◆ **EXERCISE DETAILS**
Copy out the lines of the records below, and only those lines, from the one with "raccogliendo dati e" through the one with "in considerazione nel", exactly as they appear.

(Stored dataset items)
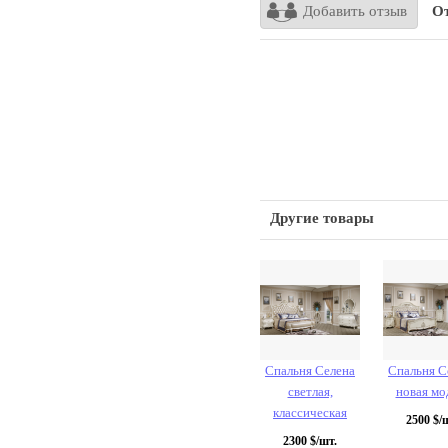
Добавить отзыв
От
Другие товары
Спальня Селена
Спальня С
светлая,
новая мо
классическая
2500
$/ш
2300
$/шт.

* * *

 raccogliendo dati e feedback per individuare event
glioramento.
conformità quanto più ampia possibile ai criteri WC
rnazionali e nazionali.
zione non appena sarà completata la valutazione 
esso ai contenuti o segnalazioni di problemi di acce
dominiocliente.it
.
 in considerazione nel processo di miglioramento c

◆ **SOLUTION TO THIS PROBLEM**
 raccogliendo dati e feedback per individuare event
glioramento.
conformità quanto più ampia possibile ai criteri WC
rnazionali e nazionali.
zione non appena sarà completata la valutazione 
esso ai contenuti o segnalazioni di problemi di acce
dominiocliente.it
.
 in considerazione nel processo di miglioramento c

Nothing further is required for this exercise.